The problem have us prove that if $f$ is a measurable complex function on $\mathbb{R}$ of period $T>0$ such that $\int^T_0|f(x)|\,dx <\infty$, then
- (1) $\lim_{n\rightarrow\infty}\frac{f(nx)}{n^2}=0$ almost everywhere.
- (2) As an application of (1), show that $\lim_{n\rightarrow\infty}|\cos nx|^{1/n}=1$.
Part (1) is not very complicated. I consider the series $s(x)=\sum^\infty_{n=1}\frac{|f(nx)|}{n^2}$. Then $$\frac{1}{n^2}\int^T_0|f(nx)|\,dx=\frac{1}{n^3}\int^{nT}_0|f(x)|\,dx=\frac{1}{n^2}\int^T_0|f(x)|\,dx$$ As a consequence, $\int^T_0 s(x)\,dx<\infty$. From this it follows that the series $s(x)$ converges almost everywhere and (1) follows.
Part (2) is where I am struggling, for $f_n(x)=|\cos nx|^{1/n}$ is not quite of the form $n^{-2} g(nx)$ for some periodic function.

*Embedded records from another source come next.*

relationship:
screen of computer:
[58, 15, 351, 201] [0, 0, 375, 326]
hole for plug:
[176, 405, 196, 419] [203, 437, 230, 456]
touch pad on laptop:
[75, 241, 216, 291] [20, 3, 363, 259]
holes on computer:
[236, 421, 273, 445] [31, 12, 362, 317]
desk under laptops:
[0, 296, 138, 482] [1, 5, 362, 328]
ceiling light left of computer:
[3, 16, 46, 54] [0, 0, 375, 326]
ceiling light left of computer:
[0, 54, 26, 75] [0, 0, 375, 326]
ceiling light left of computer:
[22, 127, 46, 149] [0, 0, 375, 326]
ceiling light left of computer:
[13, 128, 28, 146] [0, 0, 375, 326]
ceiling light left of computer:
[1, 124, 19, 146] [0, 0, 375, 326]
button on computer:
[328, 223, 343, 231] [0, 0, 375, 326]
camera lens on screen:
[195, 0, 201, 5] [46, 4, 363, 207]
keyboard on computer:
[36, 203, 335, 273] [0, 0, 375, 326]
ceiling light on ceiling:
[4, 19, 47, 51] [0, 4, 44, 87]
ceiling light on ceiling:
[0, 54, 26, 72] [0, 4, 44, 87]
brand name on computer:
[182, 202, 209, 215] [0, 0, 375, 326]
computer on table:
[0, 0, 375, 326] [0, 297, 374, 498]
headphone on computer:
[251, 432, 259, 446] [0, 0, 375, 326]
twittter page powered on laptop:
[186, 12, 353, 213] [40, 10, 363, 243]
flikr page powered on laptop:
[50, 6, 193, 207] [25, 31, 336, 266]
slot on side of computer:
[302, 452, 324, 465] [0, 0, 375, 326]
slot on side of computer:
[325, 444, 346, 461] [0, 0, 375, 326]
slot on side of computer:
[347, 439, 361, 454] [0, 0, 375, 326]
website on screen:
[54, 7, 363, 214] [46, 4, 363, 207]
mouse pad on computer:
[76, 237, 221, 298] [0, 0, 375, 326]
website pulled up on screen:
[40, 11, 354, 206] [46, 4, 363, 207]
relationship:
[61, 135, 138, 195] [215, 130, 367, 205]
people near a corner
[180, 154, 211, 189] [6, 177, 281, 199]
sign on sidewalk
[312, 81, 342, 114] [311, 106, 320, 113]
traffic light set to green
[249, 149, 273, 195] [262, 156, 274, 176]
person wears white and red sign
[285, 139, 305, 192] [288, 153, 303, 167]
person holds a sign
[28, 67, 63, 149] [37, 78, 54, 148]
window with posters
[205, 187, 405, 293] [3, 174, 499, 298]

I would appreciate any hint to finish part (2) off.
This should do the trick: \begin{align} f(x)=\left\{\begin{array}{lcd}\big(\log(|\cos x|)\big)^2 &\text{for} & x\notin \frac{\pi}{2}\mathbb{Z}\\ 0 &\text{if} & x\in \frac{\pi}{2}\mathbb{Z} \end{array} \right. \end{align} This function has period $\pi$, and is integrable since near $\pi/2$, for $|\cos x|\sim|x-\pi/2|$ as $x\rightarrow\pi/2$. I leave this details to OP.
Notice that $$n^{-2}f(nx)=\big(\log(|\cos nx|^{1/n})\big)^2$$
Comment: According to this posting, $x=\pi - 1$ is a good point, that is a point where the limit $1$ is achieved.